A car bomb has exploded outside a bus terminal in central Baghdad, killing at least nine people and wounding 16, police and medics said.
No group immediately claimed responsibility for the attack at the Allawi al-Hillah bus terminal, but Sunni Islamist insurgents have been gaining ground over the past year in the western province of Anbar bordering Syria, where the militant group is also active.
On 1 January, militants seized control of two cities in Sunni-dominated Anbar, raising the stakes in a confrontation with the Shia-led government, which has vowed to eradicate al Qaeda in Iraq.
The Iraqi army has deployed tanks and artillery around one of those cities, Falluja, threatening to storm the town unless local tribesmen expel gunmen from the al Qaeda-affiliated Islamic State of Iraq and the Levant.
Ramadi, the provincial capital, was retaken by the army with the help of tribes in the area.

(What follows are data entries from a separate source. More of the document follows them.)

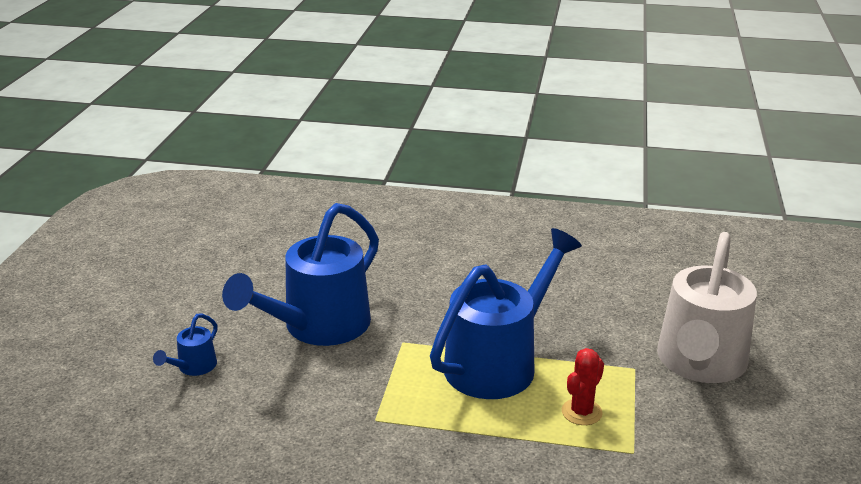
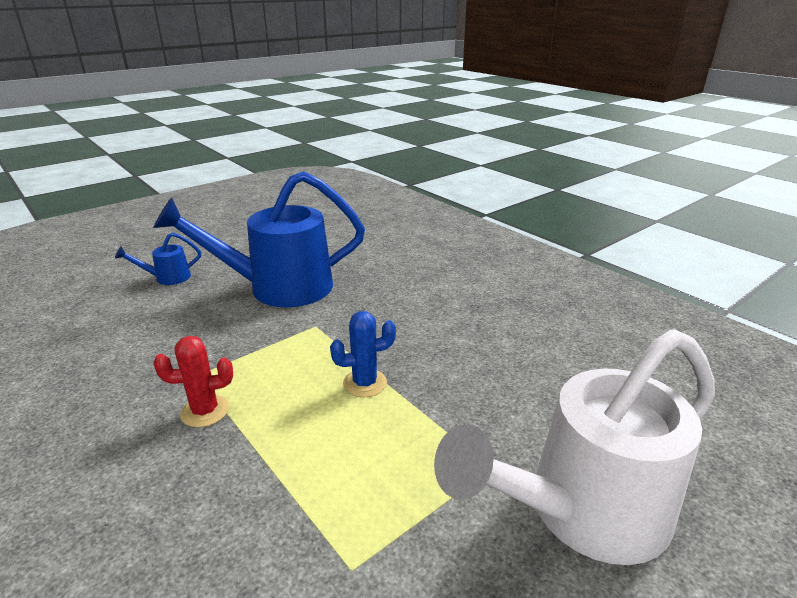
camera: 40 degrees right, 0 degrees up
blue watering can [430,228,582,399] -> blue cactus [330,311,396,397]
red cactus [562,348,604,425] -> red cactus moved to [153,336,233,427]

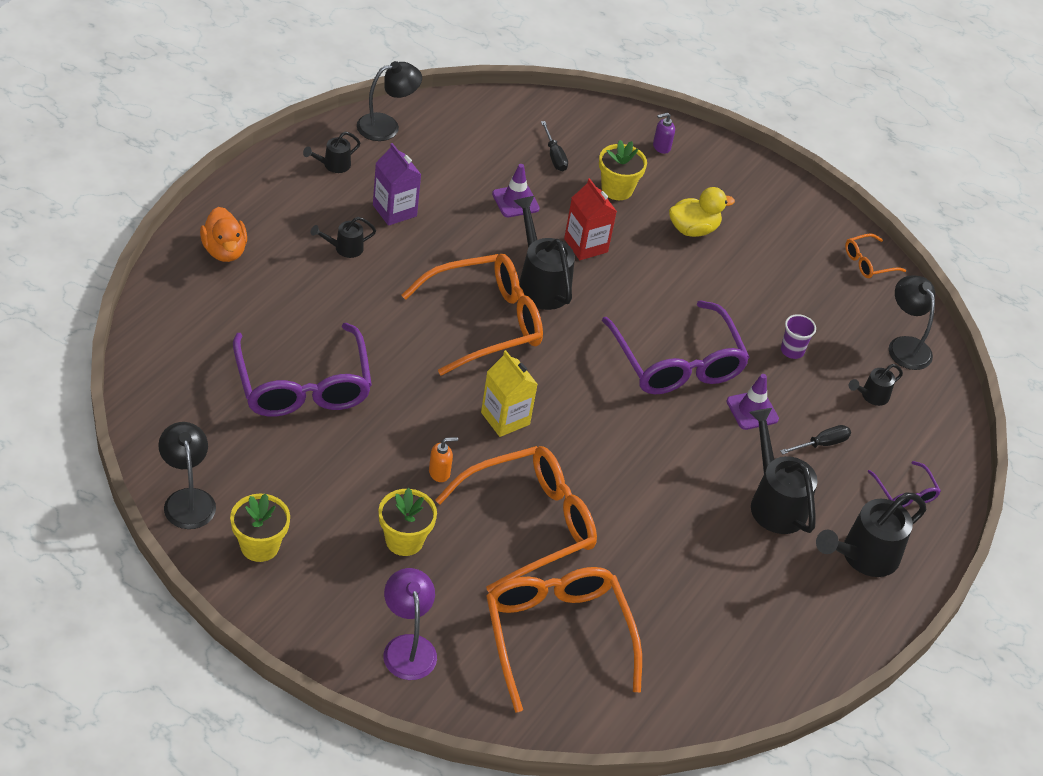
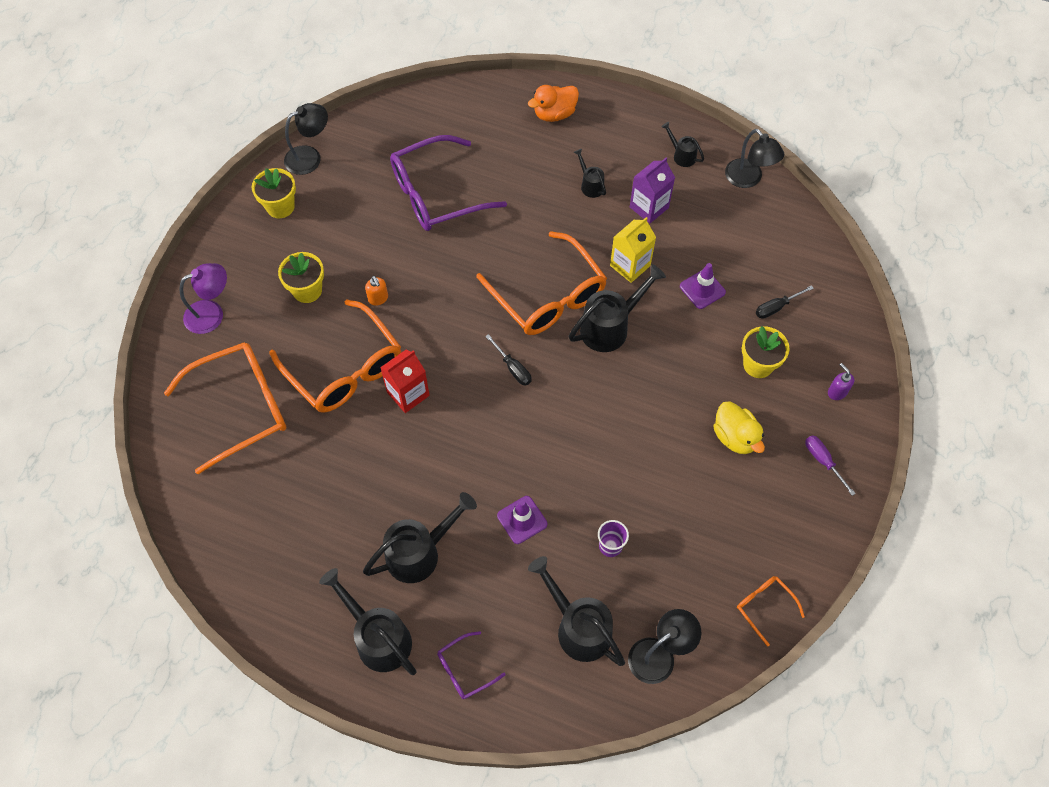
camera: 85 degrees right, 15 degrees up
yellow carton [481,350,538,437] -> yellow carton moved to [610,217,656,283]
red carton [564,178,617,260] -> red carton moved to [380,350,430,413]
purple glasses [602,300,750,394] -> none
black screwdriver [780,425,851,455] -> black screwdriver moved to [485,334,532,386]
black watering can [849,364,903,406] -> black watering can [528,556,625,666], size x1.92
none -> purple screwdriver [805,435,856,496]

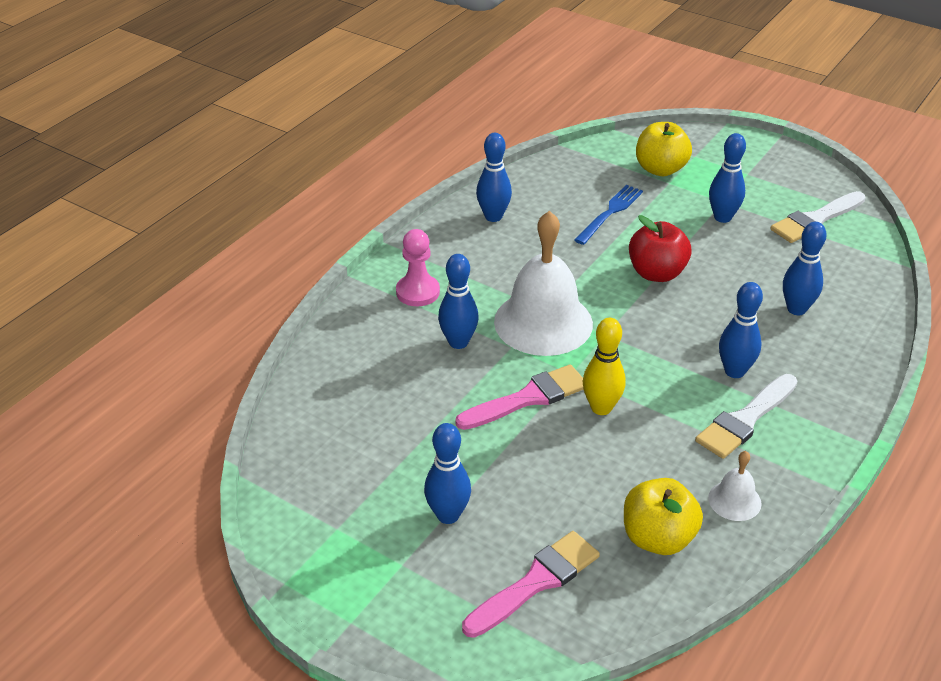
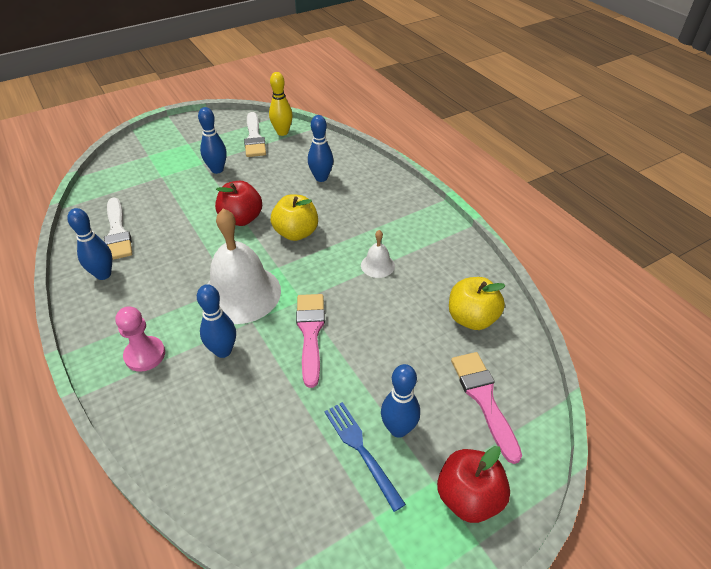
camera: 65 degrees left, 5 degrees up
blue fork [574,185,643,245] -> blue fork moved to [324,402,406,512]
yellow bowling pin [583,318,626,415] -> yellow bowling pin moved to [269,72,293,136]
yellow apple [636,122,692,176] -> yellow apple moved to [270,194,318,241]
white brush [695,374,797,459] -> white brush moved to [104,197,132,260]
white bell [708,451,762,521] -> white bell moved to [361,230,395,278]
blue bowling pin [719,282,763,378] -> none
none -> red apple [437,446,510,523]

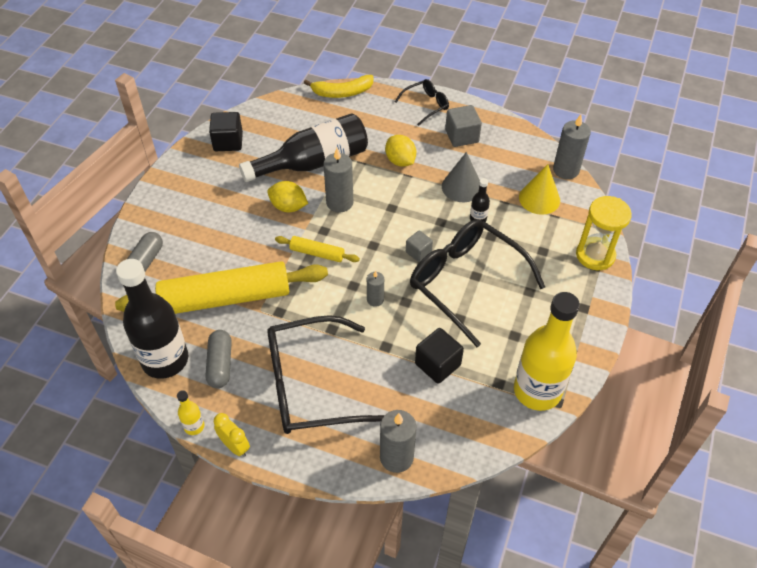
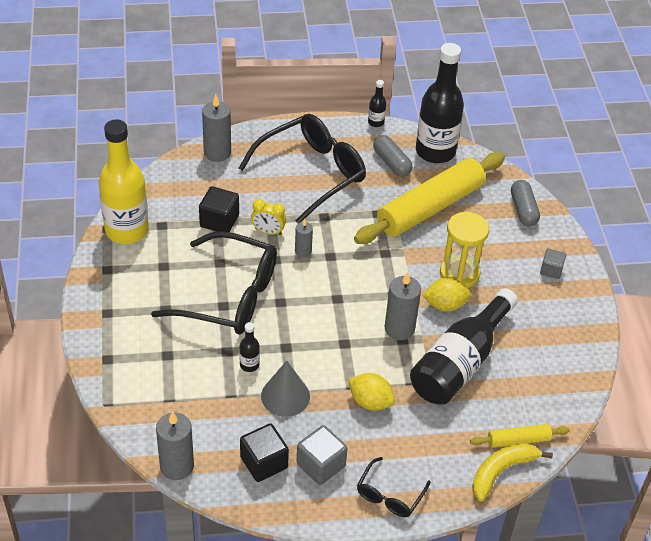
camera: 150 degrees right, 5 degrees down
yellow bottle [177,390,204,435] -> black bottle [368,80,386,127]
black cube [209,112,243,151] -> black cube moved to [240,424,289,482]
yellow clock [214,413,250,457] -> yellow clock moved to [251,199,286,235]
yellow rolling pin [275,236,360,262] -> yellow rolling pin moved to [470,424,570,448]
grey cube [406,231,433,262] -> grey cube moved to [540,249,566,279]
yellow cone [519,164,560,215] -> none
yellow hourglass [576,196,632,270] -> yellow hourglass moved to [440,212,489,288]

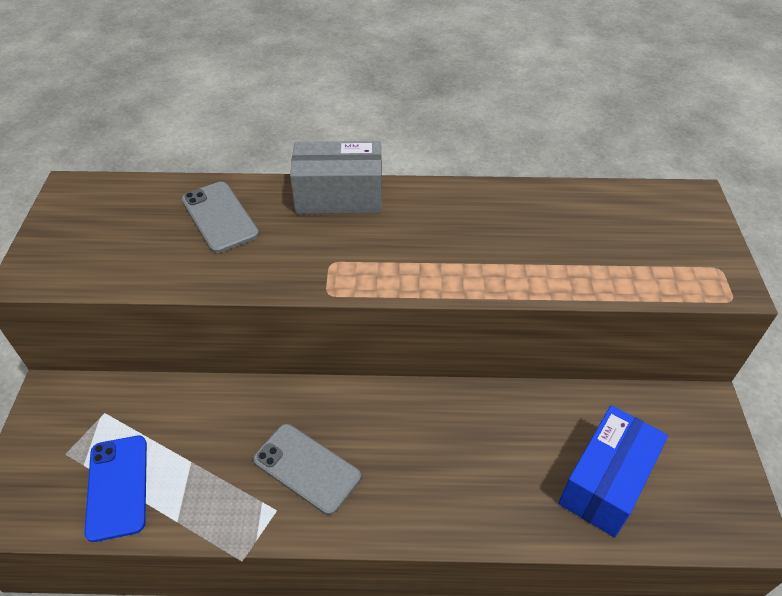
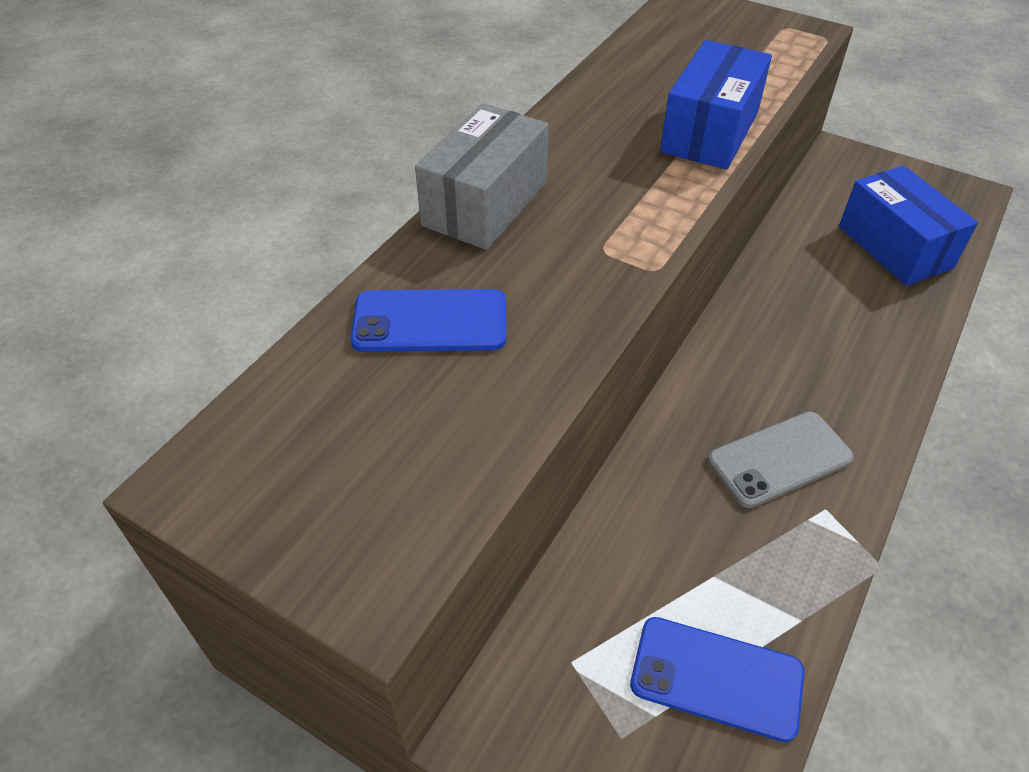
camera: 60 degrees left, 0 degrees up
grey phone [182,182,259,253] -> blue phone [350,289,506,352]
none -> blue box [660,40,772,170]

Bloodshed in Iraq has returned to its highest level in five years, a surge of violence partly fuelled by the war that began in Syria some months before US forces ended their nine-year occupation of Iraq in 2011.
Violence in Iraq has seen 34 people killed today alone.
The bloodshed is the latest in a months-long surge of unrest, with more than 6,800 people killed last year and over 400 dead already this month, which comes ahead of April general elections.
Militants attacked Iraqi soldiers in the Abu Ghraib area west of the capital, after which at least one helicopter opened fire.
Militants opposed to the Iraqi government frequently target security forces with bombings and shootings.